His father shook his head. “You need to spend a few days away from your mistress,” he said frankly. “A man with your developed palate will enjoy the next course far more if you eliminate competing flavors.”
Frowning, Gabriel braced his hands on the edge of the table as he considered the suggestion. With each passing day, more people were hounding him about the incipient scandal. Especially Nola, who had already sent a half-dozen notes demanding to know if the rumors were true. The Ravenels must be fending off the same questions, and would probably welcome the opportunity to escape London. The estate at Heron’s Point, with its eleven thousand acres of woodland, farmland, and pristine shoreline, offered complete privacy.
His eyes narrowed as he saw his father’s bland expression. “Why are you encouraging this? Shouldn’t you be a bit more discriminating when it comes to the potential mother of your grandchildren?”

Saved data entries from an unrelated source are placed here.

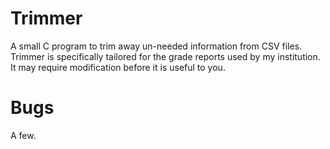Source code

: * Trimmer
A small C program to trim away un-needed information from CSV files.
Trimmer is specifically tailored for the grade reports used by my institution. It may require modification before it is useful to you.

* Bugs
A few.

“You’re a man of eight-and-twenty who hasn’t yet sired an heir. At this point, I’m not inclined to be overparticular about whom you marry. All I ask is that you produce some grandchildren before your mother and I are too decrepit to pick them up.”
Gabriel gave his father a wry glance. “Don’t pin your hopes on Lady Pandor
a. In her opinion, marrying me would be the worst thing ever to happen to her.”

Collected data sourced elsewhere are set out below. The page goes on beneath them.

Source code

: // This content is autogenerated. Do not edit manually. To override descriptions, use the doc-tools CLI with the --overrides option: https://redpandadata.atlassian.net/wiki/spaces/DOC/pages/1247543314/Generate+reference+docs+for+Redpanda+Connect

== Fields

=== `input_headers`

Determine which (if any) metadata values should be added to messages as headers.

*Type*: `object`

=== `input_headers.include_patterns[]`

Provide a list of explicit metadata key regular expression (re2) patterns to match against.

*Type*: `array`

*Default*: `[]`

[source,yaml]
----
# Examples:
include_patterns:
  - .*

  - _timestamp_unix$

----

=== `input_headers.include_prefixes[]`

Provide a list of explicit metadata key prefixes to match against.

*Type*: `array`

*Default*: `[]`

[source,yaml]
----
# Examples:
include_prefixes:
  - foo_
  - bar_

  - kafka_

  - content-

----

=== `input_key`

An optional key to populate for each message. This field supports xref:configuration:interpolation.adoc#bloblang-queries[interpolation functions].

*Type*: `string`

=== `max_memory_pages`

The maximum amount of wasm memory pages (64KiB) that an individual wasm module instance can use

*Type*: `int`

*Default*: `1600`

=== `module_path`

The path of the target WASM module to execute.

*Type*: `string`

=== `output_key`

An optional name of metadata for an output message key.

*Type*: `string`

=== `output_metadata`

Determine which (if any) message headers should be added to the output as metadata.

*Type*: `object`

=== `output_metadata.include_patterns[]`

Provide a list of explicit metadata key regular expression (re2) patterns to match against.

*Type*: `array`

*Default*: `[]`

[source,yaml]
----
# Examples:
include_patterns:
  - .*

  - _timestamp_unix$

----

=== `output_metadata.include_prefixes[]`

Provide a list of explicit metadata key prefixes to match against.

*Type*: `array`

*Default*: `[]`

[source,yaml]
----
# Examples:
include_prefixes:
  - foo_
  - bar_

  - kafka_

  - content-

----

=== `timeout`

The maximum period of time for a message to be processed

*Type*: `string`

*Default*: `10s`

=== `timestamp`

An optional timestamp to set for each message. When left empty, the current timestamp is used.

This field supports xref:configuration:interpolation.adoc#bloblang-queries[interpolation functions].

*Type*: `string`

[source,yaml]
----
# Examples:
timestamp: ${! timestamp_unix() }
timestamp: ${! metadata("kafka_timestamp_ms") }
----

Sebastian smiled. “Marriage is usually the worst thing to happen to a woman. Fortunately, that never stops them.”
Chapter 4
Pandora knew she was about to receive bad news when Devon sent for her to come to his study without having requested Cassandra to come down as well. To make matters worse, Kathleen, who usually served as a buffer between Pandora and Devon, wasn’t there. She had gone for the afternoon to visit Helen, who was still in childbed after having given birth to a healthy son a week and a half ago. The robust dark-haired infant, named Taron, closely resembled his father—“Except prettier, thank God,” Mr. Winterborne had said with a grin. The boy’s name had derived from the Welsh word for thunder, and so far he had justified it in full measure every time he was hungry.
During the delivery, Helen had been attended by Dr. Garrett Gibson, a staff physician at Mr. Winterborne’s department store. As one of the first few women to have been certified as a physician and surgeon in England, Dr. Gibson was skilled and trained in modern techniques. She had taken excellent care of Helen, who’d had a difficult time during the delivery and had developed a mild case of anemia from loss of blood. The doctor had prescribed iron pills and prolonged bed rest, and Helen was improving every day.

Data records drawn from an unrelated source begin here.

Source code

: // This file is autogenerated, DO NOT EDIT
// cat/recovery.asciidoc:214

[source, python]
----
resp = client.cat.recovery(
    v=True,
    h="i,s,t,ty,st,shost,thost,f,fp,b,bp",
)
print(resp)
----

However, Mr. Winterborne, who was overprotective by nature, had so far insisted on hovering over his wife every possible minute, neglecting the mountain of responsibilities accumulating at the store. No matter how Helen reassured him that she was in no danger of falling ill from childbed fever or some other dread condition, he remained at the bedside in a near-constant vigil. Helen spent most of her time reading, nursing the baby, and playing quiet games with Carys, her little half-sister.
This morning Helen had sent a note, begging Kathleen to visit so that Mr. Winterborne would go to his office and attend to some urgent business matters. According to Helen, Winterborne’s employees were all going mad without him, and she was going mad with him.